▶ [YOUR ASSIGNMENT]: In the listing below, the answer starts at the line that has "left shoulder: (116, 83)" and stops after the line that has "left ear: (112, 72)"; please repeat that part exactly and nothing more.

DATA FOR REVIEW section start

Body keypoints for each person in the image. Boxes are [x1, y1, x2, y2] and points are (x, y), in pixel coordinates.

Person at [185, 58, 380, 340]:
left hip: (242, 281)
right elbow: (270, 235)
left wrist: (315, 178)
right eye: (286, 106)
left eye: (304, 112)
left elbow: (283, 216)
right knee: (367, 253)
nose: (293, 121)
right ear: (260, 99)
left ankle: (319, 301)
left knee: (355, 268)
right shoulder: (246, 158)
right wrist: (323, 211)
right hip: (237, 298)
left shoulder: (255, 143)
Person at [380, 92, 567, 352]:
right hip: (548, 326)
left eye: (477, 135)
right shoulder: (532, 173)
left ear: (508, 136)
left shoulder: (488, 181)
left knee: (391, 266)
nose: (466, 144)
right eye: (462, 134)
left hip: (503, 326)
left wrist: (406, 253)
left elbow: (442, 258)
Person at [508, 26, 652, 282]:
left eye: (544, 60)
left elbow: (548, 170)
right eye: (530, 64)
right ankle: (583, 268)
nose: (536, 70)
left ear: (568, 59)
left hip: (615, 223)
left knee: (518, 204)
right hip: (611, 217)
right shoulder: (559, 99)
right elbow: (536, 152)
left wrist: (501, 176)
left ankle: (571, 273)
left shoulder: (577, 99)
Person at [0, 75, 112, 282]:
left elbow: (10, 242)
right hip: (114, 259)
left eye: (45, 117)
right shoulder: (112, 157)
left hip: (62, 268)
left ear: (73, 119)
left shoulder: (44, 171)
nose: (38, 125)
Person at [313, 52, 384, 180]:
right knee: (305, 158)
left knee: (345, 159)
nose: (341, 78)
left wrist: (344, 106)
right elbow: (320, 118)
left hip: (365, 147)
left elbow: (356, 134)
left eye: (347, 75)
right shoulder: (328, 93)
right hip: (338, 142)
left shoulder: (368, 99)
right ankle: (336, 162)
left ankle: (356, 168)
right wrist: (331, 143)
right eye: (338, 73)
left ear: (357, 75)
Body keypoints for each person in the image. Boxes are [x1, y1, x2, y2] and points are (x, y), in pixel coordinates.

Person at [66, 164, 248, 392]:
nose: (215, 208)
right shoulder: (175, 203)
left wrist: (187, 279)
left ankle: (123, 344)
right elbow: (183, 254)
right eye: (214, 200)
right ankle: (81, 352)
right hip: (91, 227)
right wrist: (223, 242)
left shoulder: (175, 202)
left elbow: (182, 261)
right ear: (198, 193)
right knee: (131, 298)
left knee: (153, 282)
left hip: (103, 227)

DATA FOR REVIEW section end
DATA FOR REVIEW section start

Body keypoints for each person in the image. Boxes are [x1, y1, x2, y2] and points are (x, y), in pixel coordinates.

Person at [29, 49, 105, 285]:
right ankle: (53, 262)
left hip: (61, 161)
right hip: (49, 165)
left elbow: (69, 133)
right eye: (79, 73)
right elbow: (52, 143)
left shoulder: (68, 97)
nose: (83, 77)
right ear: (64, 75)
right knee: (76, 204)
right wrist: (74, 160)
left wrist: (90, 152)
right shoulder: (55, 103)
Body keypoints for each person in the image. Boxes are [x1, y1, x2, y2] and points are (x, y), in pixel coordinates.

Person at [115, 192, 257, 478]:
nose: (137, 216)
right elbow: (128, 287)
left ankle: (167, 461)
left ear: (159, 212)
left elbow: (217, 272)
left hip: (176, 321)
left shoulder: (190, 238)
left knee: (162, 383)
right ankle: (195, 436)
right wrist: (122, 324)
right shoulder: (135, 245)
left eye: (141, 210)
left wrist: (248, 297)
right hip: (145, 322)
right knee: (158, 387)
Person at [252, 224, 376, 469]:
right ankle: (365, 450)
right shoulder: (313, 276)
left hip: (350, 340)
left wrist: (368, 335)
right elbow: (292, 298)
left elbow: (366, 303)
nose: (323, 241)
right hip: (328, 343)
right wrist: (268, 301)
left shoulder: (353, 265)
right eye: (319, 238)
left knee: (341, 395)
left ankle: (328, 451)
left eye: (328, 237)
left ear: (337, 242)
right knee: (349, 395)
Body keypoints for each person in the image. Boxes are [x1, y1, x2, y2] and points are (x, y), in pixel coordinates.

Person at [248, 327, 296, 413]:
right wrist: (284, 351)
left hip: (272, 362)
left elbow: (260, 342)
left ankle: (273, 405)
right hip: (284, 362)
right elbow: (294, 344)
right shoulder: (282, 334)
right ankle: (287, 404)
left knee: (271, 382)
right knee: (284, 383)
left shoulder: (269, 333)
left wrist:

DATA FOR REVIEW section end
DATA FOR REVIEW section start

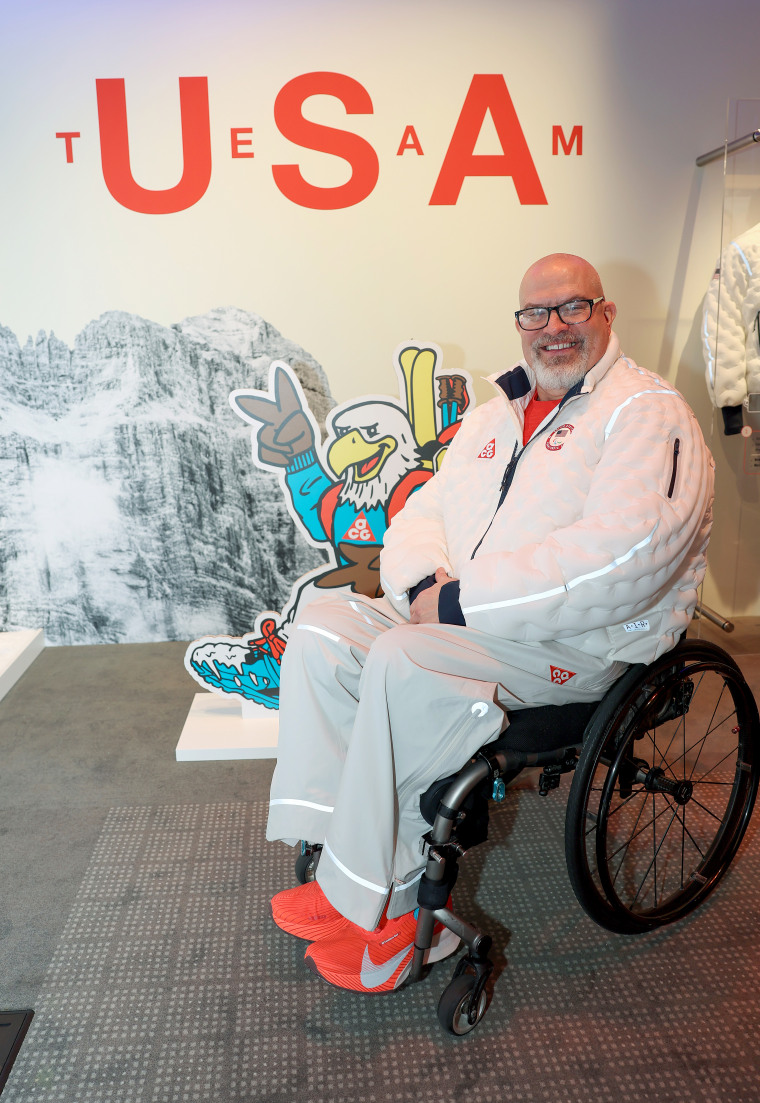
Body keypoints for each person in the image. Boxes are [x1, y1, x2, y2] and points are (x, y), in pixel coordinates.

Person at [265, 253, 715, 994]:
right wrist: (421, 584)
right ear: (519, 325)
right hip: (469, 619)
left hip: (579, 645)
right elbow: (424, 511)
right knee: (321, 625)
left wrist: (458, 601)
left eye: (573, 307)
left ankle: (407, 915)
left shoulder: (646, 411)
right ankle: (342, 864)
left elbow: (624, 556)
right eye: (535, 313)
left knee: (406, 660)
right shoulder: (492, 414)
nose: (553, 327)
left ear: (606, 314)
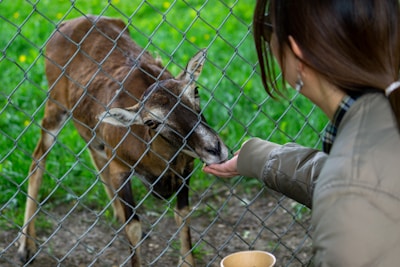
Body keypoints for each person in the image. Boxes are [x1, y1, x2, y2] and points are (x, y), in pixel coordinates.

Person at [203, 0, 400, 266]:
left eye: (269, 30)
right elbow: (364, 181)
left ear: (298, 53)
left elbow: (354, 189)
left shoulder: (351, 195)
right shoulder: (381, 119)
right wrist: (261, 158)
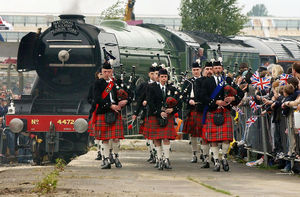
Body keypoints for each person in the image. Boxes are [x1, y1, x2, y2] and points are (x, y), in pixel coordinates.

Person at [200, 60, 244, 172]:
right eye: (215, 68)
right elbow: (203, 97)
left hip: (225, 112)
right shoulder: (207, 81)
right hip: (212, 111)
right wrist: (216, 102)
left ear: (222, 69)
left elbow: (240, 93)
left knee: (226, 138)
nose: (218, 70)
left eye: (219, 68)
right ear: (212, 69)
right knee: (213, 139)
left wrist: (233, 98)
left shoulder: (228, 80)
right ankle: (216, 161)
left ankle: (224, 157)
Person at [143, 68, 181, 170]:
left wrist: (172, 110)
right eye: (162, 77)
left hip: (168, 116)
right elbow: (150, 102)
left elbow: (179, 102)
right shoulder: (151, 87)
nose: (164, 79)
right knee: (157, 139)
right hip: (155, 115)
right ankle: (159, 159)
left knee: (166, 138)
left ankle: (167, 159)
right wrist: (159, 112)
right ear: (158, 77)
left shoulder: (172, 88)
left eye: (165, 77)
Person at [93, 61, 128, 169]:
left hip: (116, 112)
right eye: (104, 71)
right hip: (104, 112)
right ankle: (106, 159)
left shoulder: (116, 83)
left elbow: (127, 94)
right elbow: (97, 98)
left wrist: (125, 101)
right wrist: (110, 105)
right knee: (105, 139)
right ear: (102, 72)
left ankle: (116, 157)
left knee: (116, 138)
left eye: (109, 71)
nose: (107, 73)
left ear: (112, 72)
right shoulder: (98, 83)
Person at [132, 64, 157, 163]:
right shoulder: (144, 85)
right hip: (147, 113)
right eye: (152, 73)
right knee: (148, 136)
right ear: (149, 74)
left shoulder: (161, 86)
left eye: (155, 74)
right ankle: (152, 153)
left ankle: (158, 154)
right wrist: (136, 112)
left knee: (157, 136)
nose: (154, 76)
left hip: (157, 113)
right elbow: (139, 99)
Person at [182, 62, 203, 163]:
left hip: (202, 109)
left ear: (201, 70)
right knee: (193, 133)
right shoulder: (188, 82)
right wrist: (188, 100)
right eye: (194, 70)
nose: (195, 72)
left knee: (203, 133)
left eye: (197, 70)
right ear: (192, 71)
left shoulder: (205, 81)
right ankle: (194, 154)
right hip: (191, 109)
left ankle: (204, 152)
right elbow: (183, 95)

DATA FOR REVIEW section end

▶ [WRITTEN ANSWER]:
left shoulder: (116, 83)
left elbow: (127, 94)
right elbow: (97, 98)
left wrist: (125, 101)
right wrist: (110, 105)
right knee: (105, 139)
right ear: (102, 72)
left ankle: (116, 157)
left knee: (116, 138)
left eye: (109, 71)
nose: (107, 73)
left ear: (112, 72)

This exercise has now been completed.